Emilia needed time on her own to process what had happened. And she planned to keep quiet with what she knew about the surviving Minders until she was sure how to use it to her advantage and not theirs.

‘Bianca,’ said Adrian suddenly, his finger held to his ear as if listening to something. Both women turned to see his irises darting in all directions as images appeared in his smart lens. ‘Based on the description Emilia gave us of the park she found herself in where the tunnel ended, field ops scoured the area and detected a handful of Victorian storm drains. Only one of them led under the streets and stopped at a specific building.

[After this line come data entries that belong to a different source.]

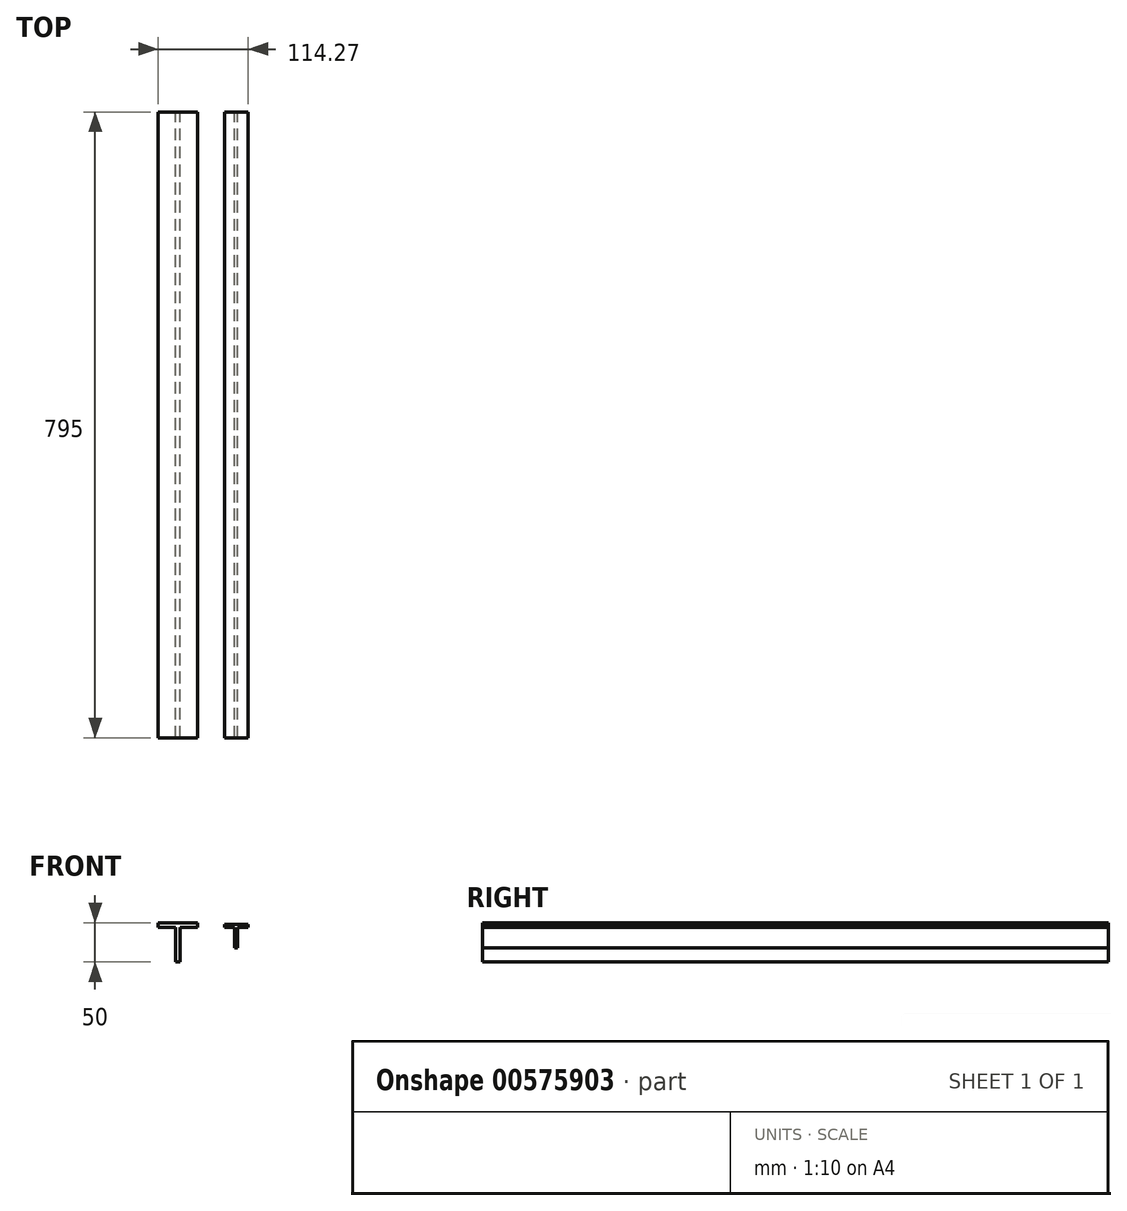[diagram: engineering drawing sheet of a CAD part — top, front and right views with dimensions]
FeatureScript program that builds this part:
annotation { "Feature Type Name" : "Feature", "Feature Type Description" : "" }
export const myFeature = defineFeature(function(context is Context, id is Id, definition is map)
    precondition{}
    {
        {
            var Q0;
            Q0=qCreatedBy(makeId("Front.planeOp"),FACE);
            var sketch = newSketch(context, id + "F0", { "sketchPlane" : qUnion([Q0])});
            skLineSegment(sketch, "E0.top", {"start": v(-51.15, -12.93) * mm, "end": v(-45.15, -12.93) * mm});
            skLineSegment(sketch, "E0.left", {"start": v(-51.15, 31.07) * mm, "end": v(-51.15, -12.93) * mm});
            skLineSegment(sketch, "E0.right", {"start": v(-45.15, 31.07) * mm, "end": v(-45.15, -12.93) * mm});
            skLineSegment(sketch, "E1.bottom", {"start": v(-72.97, 37.07) * mm, "end": v(-22.97, 37.07) * mm});
            skLineSegment(sketch, "E1.top", {"start": v(-72.97, 31.07) * mm, "end": v(-51.15, 31.07) * mm});
            skLineSegment(sketch, "E1.left", {"start": v(-72.97, 37.07) * mm, "end": v(-72.97, 31.07) * mm});
            skLineSegment(sketch, "E1.right", {"start": v(-22.97, 37.07) * mm, "end": v(-22.97, 31.07) * mm});
            skLineSegment(sketch, "E2.trimOffspring", {"start": v(-45.15, 31.07) * mm, "end": v(-22.97, 31.07) * mm});
            skPoint(sketch, "E3.firstSnap0", {"position": v(-62.06, 31.07) * mm});
            skLineSegment(sketch, "E3.bottom", {"start": v(11.3, 31.07) * mm, "end": v(23.75, 31.07) * mm});
            skLineSegment(sketch, "E3.top", {"start": v(11.3, 35.07) * mm, "end": v(41.3, 35.07) * mm});
            skLineSegment(sketch, "E3.left", {"start": v(11.3, 31.07) * mm, "end": v(11.3, 35.07) * mm});
            skLineSegment(sketch, "E3.right", {"start": v(41.3, 31.07) * mm, "end": v(41.3, 35.07) * mm});
            skLineSegment(sketch, "E4.bottom", {"start": v(23.75, 5.07) * mm, "end": v(27.75, 5.07) * mm});
            skLineSegment(sketch, "E4.left", {"start": v(23.75, 5.07) * mm, "end": v(23.75, 31.07) * mm});
            skLineSegment(sketch, "E4.right", {"start": v(27.75, 5.07) * mm, "end": v(27.75, 31.07) * mm});
            skLineSegment(sketch, "E5.trimOffspring", {"start": v(27.75, 31.07) * mm, "end": v(41.3, 31.07) * mm});
            skSolve(sketch);
        }
        {
            var Q0;
            Q0=makeQuery(id+"F0.imprint","IMPRINT",FACE,{"disambiguationData":[TD([[makeQuery(id+"F0.imprint","IMPRINT",EDGE,{"derivedFrom":sQuery(id+"F0.wireOp",EDGE,"E0.top")}),1.0]])]});
            extrude(context, id + "F1", {"entities" : qUnion([Q0]), "depth" : 795 * mm, "offsetDistance" : 25 * mm});
        }
        {
            var Q0;
            Q0=makeQuery(id+"F0.imprint","IMPRINT",FACE,{"disambiguationData":[TD([[makeQuery(id+"F0.imprint","IMPRINT",EDGE,{"derivedFrom":sQuery(id+"F0.wireOp",EDGE,"E3.bottom")}),1.0]])]});
            extrude(context, id + "F2", {"entities" : qUnion([Q0]), "depth" : 795 * mm, "offsetDistance" : 25 * mm});
        }
    });
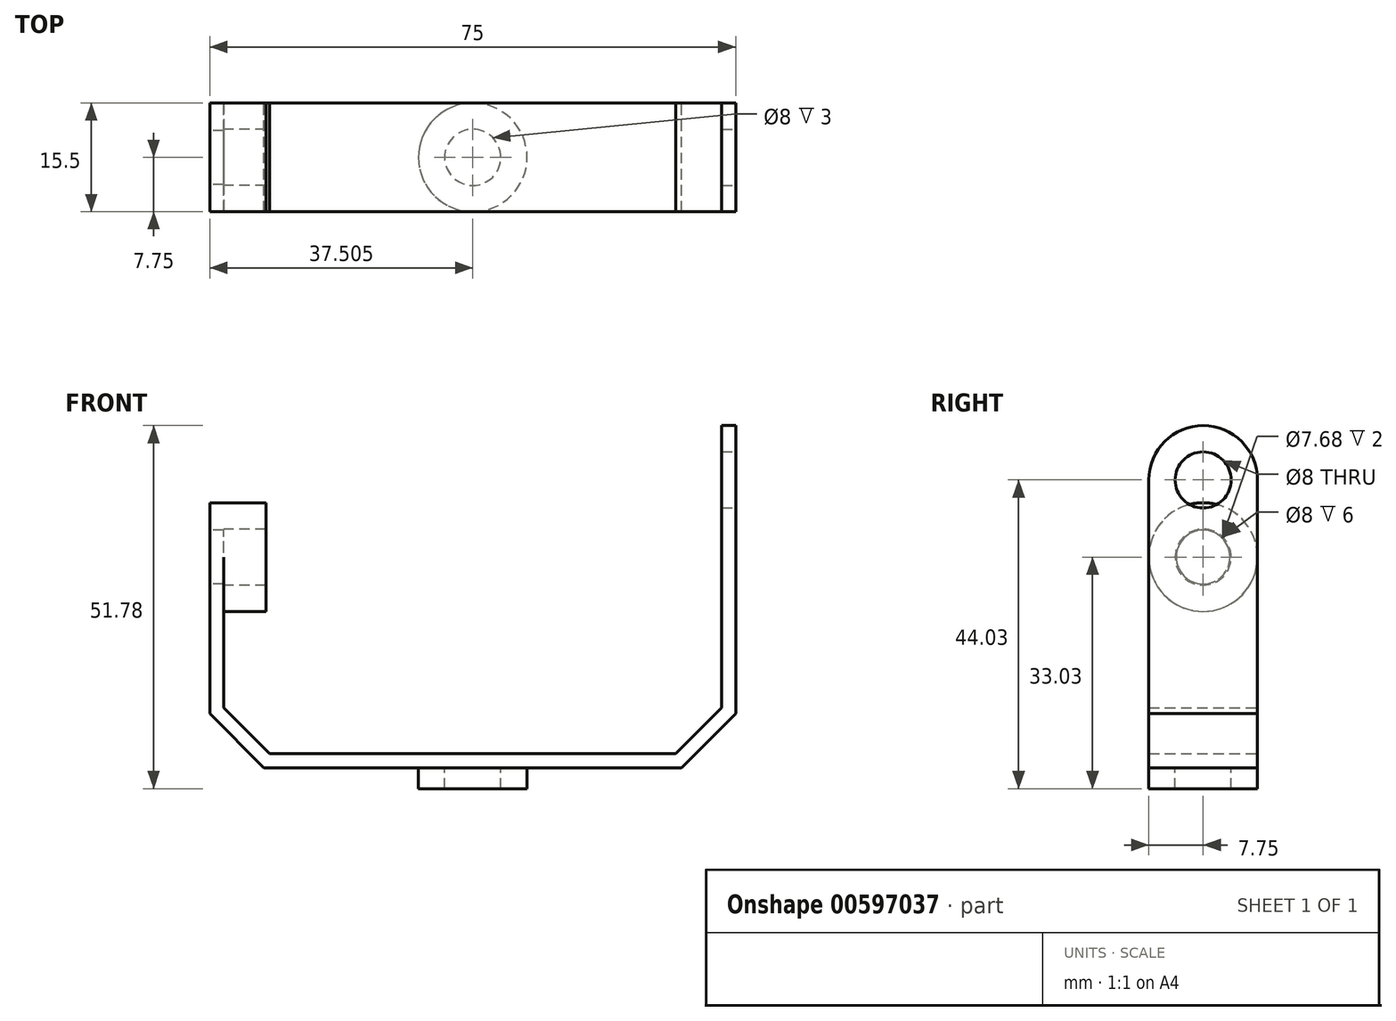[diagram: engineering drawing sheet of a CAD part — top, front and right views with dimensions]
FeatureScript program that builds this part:
annotation { "Feature Type Name" : "Feature", "Feature Type Description" : "" }
export const myFeature = defineFeature(function(context is Context, id is Id, definition is map)
    precondition{}
    {
        {
            var Q0;
            Q0=qCreatedBy(makeId("Front.planeOp"),FACE);
            var sketch = newSketch(context, id + "F0", { "sketchPlane" : qUnion([Q0])});
            skLineSegment(sketch, "E0", {"start": v(-14.47, 21.5) * mm, "end": v(-14.47, 0) * mm});
            skLineSegment(sketch, "E1", {"start": v(-14.47, 0) * mm, "end": v(-7.93, -6.53) * mm});
            skLineSegment(sketch, "E2", {"start": v(-7.93, -6.53) * mm, "end": v(50, -6.53) * mm});
            skLineSegment(sketch, "E3", {"start": v(50, -6.53) * mm, "end": v(56.53, 0) * mm});
            skLineSegment(sketch, "E4", {"start": v(56.53, 0) * mm, "end": v(56.53, 32.5) * mm});
            skLineSegment(sketch, "E5", {"start": v(-14.47, 21.5) * mm, "end": v(-16.47, 21.5) * mm});
            skLineSegment(sketch, "E6", {"start": v(-16.47, 21.5) * mm, "end": v(-16.47, -0.83) * mm});
            skLineSegment(sketch, "E7", {"start": v(-16.47, -0.83) * mm, "end": v(-8.76, -8.53) * mm});
            skLineSegment(sketch, "E8", {"start": v(-8.76, -8.53) * mm, "end": v(50.83, -8.53) * mm});
            skLineSegment(sketch, "E9", {"start": v(50.83, -8.53) * mm, "end": v(58.53, -0.83) * mm});
            skLineSegment(sketch, "E10", {"start": v(56.53, 32.5) * mm, "end": v(58.53, 32.5) * mm});
            skLineSegment(sketch, "E11", {"start": v(58.53, 32.5) * mm, "end": v(58.53, -0.83) * mm});
            skSolve(sketch);
        }
        {
            var Q0;
            Q0 = qSketchRegion(id + "F0", true);
            extrude(context, id + "F1", {"entities" : qUnion([Q0]), "endBound" : BoundingType.SYMMETRIC, "depth" : 15.5 * mm, "offsetDistance" : 25.4 * mm});
        }
        {
            var Q0;
            Q0=makeQuery(id+"F1.opExtrude","SWEPT_FACE",FACE,{"disambiguationData":[OSD([sQuery(id+"F0.wireOp",EDGE,"E6")])]});
            var sketch = newSketch(context, id + "F2", { "sketchPlane" : qUnion([Q0])});
            skCircle(sketch, "E12", {"center": v(0, 21.5) * mm, "radius": 7.75 * mm});
            skLineSegment(sketch, "E13", {"start": v(-7.75, 21.5) * mm, "end": v(7.75, 21.5) * mm});
            skSolve(sketch);
        }
        {
            var Q0;
            {var subQ0=sQuery(id+"F2.wireOp",EDGE,"E13");Q0=makeQuery(id+"F2.imprint","IMPRINT",FACE,{"disambiguationData":[TD([[makeQuery(id+"F2.imprint","IMPRINT",EDGE,{"derivedFrom":subQ0}),-1.0]])]});}
            extrude(context, id + "F3", {"entities" : qUnion([Q0]), "operationType" : NewBodyOperationType.ADD, "oppositeDirection" : true, "depth" : 2 * mm, "offsetDistance" : 25.4 * mm});
        }
        {
            var Q0;
            Q0=makeQuery(id+"F3.boolean.opBoolean","MERGE",FACE,{"derivedFrom":[makeQuery(id+"F1.opExtrude","SWEPT_FACE",FACE,{"disambiguationData":[OSD([sQuery(id+"F0.wireOp",EDGE,"E6")])]}),makeQuery(id+"F3.opExtrude","CAP_FACE",FACE,{"disambiguationData":[OSD([sQuery(id+"F2.wireOp",EDGE,"E12"),sQuery(id+"F2.wireOp",EDGE,"E13")])],"isStart":true})]});
            var sketch = newSketch(context, id + "F4", { "sketchPlane" : qUnion([Q0])});
            skCircle(sketch, "E14", {"center": v(0, 21.5) * mm, "radius": 3.84 * mm});
            skSolve(sketch);
        }
        {
            var Q0;
            Q0 = qSketchRegion(id + "F4", true);
            extrude(context, id + "F5", {"entities" : qUnion([Q0]), "operationType" : NewBodyOperationType.REMOVE, "oppositeDirection" : true, "depth" : 25.4 * mm, "offsetDistance" : 25.4 * mm});
        }
        {
            var Q0;
            Q0=makeQuery(id+"F1.opExtrude","SWEPT_FACE",FACE,{"disambiguationData":[OSD([sQuery(id+"F0.wireOp",EDGE,"E11")])]});
            var sketch = newSketch(context, id + "F6", { "sketchPlane" : qUnion([Q0])});
            skCircle(sketch, "E15", {"center": v(0, 32.5) * mm, "radius": 7.75 * mm});
            skSolve(sketch);
        }
        {
            var Q0;
            {var subQ1=sQuery(id+"F0.wireOp",EDGE,"E11");var subQ2=makeQuery(id+"F1.opExtrude","SWEPT_EDGE",EDGE,{"disambiguationData":[OSD([sQuery(id+"F0.wireOp",EDGE,"E10"),subQ1])]});Q0=makeQuery(id+"F6.imprint","IMPRINT",FACE,{"disambiguationData":[TD([[makeQuery(id+"F6.imprint","IMPRINT",EDGE,{"derivedFrom":subQ2}),1.0]])]});}
            extrude(context, id + "F7", {"entities" : qUnion([Q0]), "operationType" : NewBodyOperationType.ADD, "oppositeDirection" : true, "depth" : 2 * mm, "offsetDistance" : 25.4 * mm});
        }
        {
            var Q0;
            {var subQ0=sQuery(id+"F0.wireOp",EDGE,"E11");Q0=makeQuery(id+"F7.boolean.opBoolean","MERGE",FACE,{"derivedFrom":[makeQuery(id+"F1.opExtrude","SWEPT_FACE",FACE,{"disambiguationData":[OSD([subQ0])]}),makeQuery(id+"F7.opExtrude","CAP_FACE",FACE,{"disambiguationData":[OSD([sQuery(id+"F0.wireOp",EDGE,"E10"),subQ0,sQuery(id+"F6.wireOp",EDGE,"E15")])],"isStart":true})]});}
            var sketch = newSketch(context, id + "F8", { "sketchPlane" : qUnion([Q0])});
            skCircle(sketch, "E16", {"center": v(0, 32.5) * mm, "radius": 4 * mm});
            skSolve(sketch);
        }
        {
            var Q0;
            Q0=makeQuery(id+"F8.imprint","IMPRINT",FACE,{"disambiguationData":[TD([[makeQuery(id+"F8.imprint","IMPRINT",EDGE,{"derivedFrom":sQuery(id+"F8.wireOp",EDGE,"E16")}),1.0]])]});
            extrude(context, id + "F9", {"entities" : qUnion([Q0]), "operationType" : NewBodyOperationType.REMOVE, "oppositeDirection" : true, "depth" : 25.4 * mm, "offsetDistance" : 25.4 * mm});
        }
        {
            var Q0;
            Q0=makeQuery(id+"F3.boolean.opBoolean","MERGE",FACE,{"derivedFrom":[makeQuery(id+"F1.opExtrude","SWEPT_FACE",FACE,{"disambiguationData":[OSD([sQuery(id+"F0.wireOp",EDGE,"E0")])]}),makeQuery(id+"F3.opExtrude","CAP_FACE",FACE,{"disambiguationData":[OSD([sQuery(id+"F2.wireOp",EDGE,"E12"),sQuery(id+"F2.wireOp",EDGE,"E13")])],"isStart":false})]});
            var sketch = newSketch(context, id + "F10", { "sketchPlane" : qUnion([Q0])});
            skCircle(sketch, "E17", {"center": v(0, 21.5) * mm, "radius": 4 * mm});
            skCircle(sketch, "E18", {"center": v(0, 21.5) * mm, "radius": 7.75 * mm});
            skSolve(sketch);
        }
        {
            var Q0;
            Q0 = qSketchRegion(id + "F10", true);
            extrude(context, id + "F11", {"entities" : qUnion([Q0]), "operationType" : NewBodyOperationType.ADD, "depth" : 6 * mm, "offsetDistance" : 25.4 * mm});
        }
        {
            var Q0;
            Q0=makeQuery(id+"F1.opExtrude","SWEPT_FACE",FACE,{"disambiguationData":[OSD([sQuery(id+"F0.wireOp",EDGE,"E8")])]});
            var sketch = newSketch(context, id + "F12", { "sketchPlane" : qUnion([Q0])});
            skLineSegment(sketch, "E19.bottom", {"start": v(-8.76, 7.75) * mm, "end": v(50.83, 7.75) * mm});
            skLineSegment(sketch, "E19.top", {"start": v(-8.76, -7.75) * mm, "end": v(50.83, -7.75) * mm});
            skLineSegment(sketch, "E19.left", {"start": v(-8.76, 7.75) * mm, "end": v(-8.76, -7.75) * mm});
            skLineSegment(sketch, "E19.right", {"start": v(50.83, 7.75) * mm, "end": v(50.83, -7.75) * mm});
            skPoint(sketch, "E19.middle", {"position": v(21.03, 0) * mm});
            skPoint(sketch, "E19.middle.positionSnap0", {"position": v(21.03, 7.75) * mm});
            skPoint(sketch, "E19.centerSnap0", {"position": v(21.03, 7.75) * mm});
            skCircle(sketch, "E20", {"center": v(21.03, 0) * mm, "radius": 4 * mm});
            skCircle(sketch, "E21", {"center": v(21.03, 0) * mm, "radius": 7.75 * mm});
            skSolve(sketch);
        }
        {
            var Q0;
            Q0=makeQuery(id+"F12.imprint","IMPRINT",FACE,{"disambiguationData":[TD([[makeQuery(id+"F12.imprint","IMPRINT",EDGE,{"derivedFrom":sQuery(id+"F12.wireOp",EDGE,"E20")}),-1.0]])]});
            extrude(context, id + "F13", {"entities" : qUnion([Q0]), "operationType" : NewBodyOperationType.ADD, "depth" : 3 * mm, "offsetDistance" : 25.4 * mm});
        }
    });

We sent a team but it’s vacant.So they used cameras attached to neighbouring buildings to identify everyone who had entered and left in the last nine to twelve months, cross-referred them to their National Identity Cards and then searched for those who’d gone off-grid. There were only four who had stopped using their bank accounts, store cards, who cancelled utility bills, no longer shopped online, had not visited a doctor, dentist, stopped paying National Insurance and so on. Sinéad was one of them. We have photos of the three others.’

Damn it, thought Emilia. But at least they didn’t know where to find them. Not yet, anyway. And the sinister smirk that crept across Bianca’s bloody mouth indicated what would happen to the others when they were discovered.

Chapter 55

CHARLIE, MANCHESTER

The wind’s bitter sting felt as if it were penetrating Charlie’s skin and biting his bones. He tasted it with his tongue as it parted his chattering lips and ruffled his hair. Yet its chill wasn’t harsh enough to make him uncomfortable.

Instead, he removed his jacket, jumper, T-shirt, trainers and underwear until he was completely naked, standing on the roof of Manchester’s tallest hotel. His body shivered, but his disconnect from fear and pain remained. He had to push forward.

Charlie peered over the edge. From fifty-two storeys high, Manchester’s streets resembled a child’s play mat, painted in bright colours and littered with toy cars. Just below him, a window-cleaning gantry caught his attention. He carefully climbed inside as its metal frame swayed and clanked against the side of the building with each new gust of wind. Then he lifted himself up until he was standing on its narrow edge, one hand holding the chains that precariously moved the contraption up and down, his toes curled around the metal rim. All that separated Charlie from death was one violent blast. He closed his eyes and imagined himself falling, then taking off into the night sky and being carried away to the horizon.

Charlie had retained his room at the La Maison du Court despite moving into a flat-share; it did no harm to retain his bolthole should the need arise for somewhere to escape. It was all the more important now that someone had killed a Minder. In the office toilets that afternoon, he had opened the message sent to his phone and watched as Sinéad was butchered. However, it didn’t prompt him to question his own safety. Instead, as he replayed the footage, he became fixated by Sinéad’s stoic expression. How might he feel in the moment he knew he was going to die?

Her murder was the reason Charlie had found himself hovering outside the service lift of the hotel, waiting for a member of staff to enter before he followed them inside. Once they departed at their floor, Charlie continued until he reached the roof, tiptoeing past masts and aerial towers until he reached the edge. Alongside driverless cars, death and loneliness, heights had been the phobia that scared the old Charlie the most. Standing on a rooftop’s ledge was different to pressing his head against the window of his suit. It would be the biggest test of how much of his former self remained.